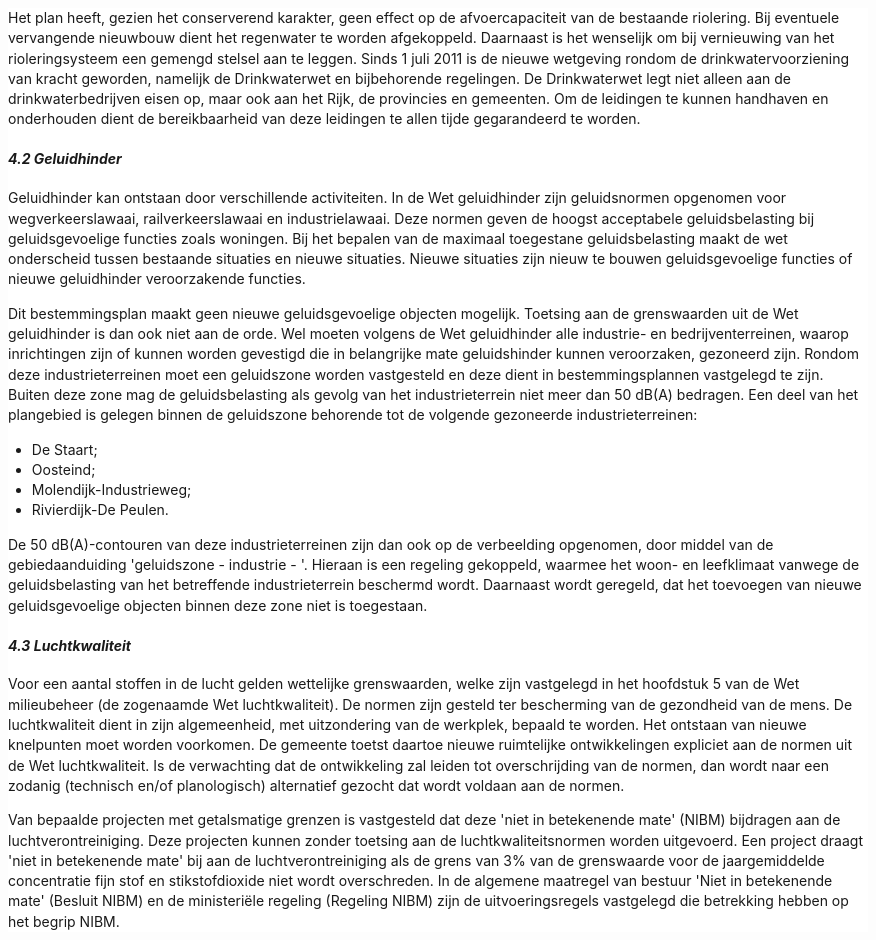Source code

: Het plan heeft, gezien het conserverend karakter, geen effect op de afvoercapaciteit van de bestaande riolering. Bij eventuele vervangende nieuwbouw dient het regenwater te worden afgekoppeld. Daarnaast is het wenselijk om bij vernieuwing van het rioleringsysteem een gemengd stelsel aan te leggen. Sinds 1 juli 2011 is de nieuwe wetgeving rondom de drinkwatervoorziening van kracht geworden, namelijk de Drinkwaterwet en bijbehorende regelingen. De Drinkwaterwet legt niet alleen aan de drinkwaterbedrijven eisen op, maar ook aan het Rijk, de provincies en gemeenten. Om de leidingen te kunnen handhaven en onderhouden dient de bereikbaarheid van deze leidingen te allen tijde gegarandeerd te worden.

#### *4.2 Geluidhinder*

Geluidhinder kan ontstaan door verschillende activiteiten. In de Wet geluidhinder zijn geluidsnormen opgenomen voor wegverkeerslawaai, railverkeerslawaai en industrielawaai. Deze normen geven de hoogst acceptabele geluidsbelasting bij geluidsgevoelige functies zoals woningen. Bij het bepalen van de maximaal toegestane geluidsbelasting maakt de wet onderscheid tussen bestaande situaties en nieuwe situaties. Nieuwe situaties zijn nieuw te bouwen geluidsgevoelige functies of nieuwe geluidhinder veroorzakende functies.

Dit bestemmingsplan maakt geen nieuwe geluidsgevoelige objecten mogelijk. Toetsing aan de grenswaarden uit de Wet geluidhinder is dan ook niet aan de orde. Wel moeten volgens de Wet geluidhinder alle industrie- en bedrijventerreinen, waarop inrichtingen zijn of kunnen worden gevestigd die in belangrijke mate geluidshinder kunnen veroorzaken, gezoneerd zijn. Rondom deze industrieterreinen moet een geluidszone worden vastgesteld en deze dient in bestemmingsplannen vastgelegd te zijn. Buiten deze zone mag de geluidsbelasting als gevolg van het industrieterrein niet meer dan 50 dB(A) bedragen. Een deel van het plangebied is gelegen binnen de geluidszone behorende tot de volgende gezoneerde industrieterreinen:

- De Staart;
- Oosteind;
- Molendijk-Industrieweg;
- Rivierdijk-De Peulen.

De 50 dB(A)-contouren van deze industrieterreinen zijn dan ook op de verbeelding opgenomen, door middel van de gebiedaanduiding 'geluidszone - industrie - <naam industrieterrein>'. Hieraan is een regeling gekoppeld, waarmee het woon- en leefklimaat vanwege de geluidsbelasting van het betreffende industrieterrein beschermd wordt. Daarnaast wordt geregeld, dat het toevoegen van nieuwe geluidsgevoelige objecten binnen deze zone niet is toegestaan.

#### *4.3 Luchtkwaliteit*

Voor een aantal stoffen in de lucht gelden wettelijke grenswaarden, welke zijn vastgelegd in het hoofdstuk 5 van de Wet milieubeheer (de zogenaamde Wet luchtkwaliteit). De normen zijn gesteld ter bescherming van de gezondheid van de mens. De luchtkwaliteit dient in zijn algemeenheid, met uitzondering van de werkplek, bepaald te worden. Het ontstaan van nieuwe knelpunten moet worden voorkomen. De gemeente toetst daartoe nieuwe ruimtelijke ontwikkelingen expliciet aan de normen uit de Wet luchtkwaliteit. Is de verwachting dat de ontwikkeling zal leiden tot overschrijding van de normen, dan wordt naar een zodanig (technisch en/of planologisch) alternatief gezocht dat wordt voldaan aan de normen.

Van bepaalde projecten met getalsmatige grenzen is vastgesteld dat deze 'niet in betekenende mate' (NIBM) bijdragen aan de luchtverontreiniging. Deze projecten kunnen zonder toetsing aan de luchtkwaliteitsnormen worden uitgevoerd. Een project draagt 'niet in betekenende mate' bij aan de luchtverontreiniging als de grens van 3% van de grenswaarde voor de jaargemiddelde concentratie fijn stof en stikstofdioxide niet wordt overschreden. In de algemene maatregel van bestuur 'Niet in betekenende mate' (Besluit NIBM) en de ministeriële regeling (Regeling NIBM) zijn de uitvoeringsregels vastgelegd die betrekking hebben op het begrip NIBM.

·····

### TASK INSTRUCTIONS
Give back, word for word, only the lines above from the line holding "- Rivierdijk-De Peulen." to the line holding "#### *4.3 Luchtkwaliteit*", both included.

### ANSWER SPACE
- Rivierdijk-De Peulen.

De 50 dB(A)-contouren van deze industrieterreinen zijn dan ook op de verbeelding opgenomen, door middel van de gebiedaanduiding 'geluidszone - industrie - <naam industrieterrein>'. Hieraan is een regeling gekoppeld, waarmee het woon- en leefklimaat vanwege de geluidsbelasting van het betreffende industrieterrein beschermd wordt. Daarnaast wordt geregeld, dat het toevoegen van nieuwe geluidsgevoelige objecten binnen deze zone niet is toegestaan.

#### *4.3 Luchtkwaliteit*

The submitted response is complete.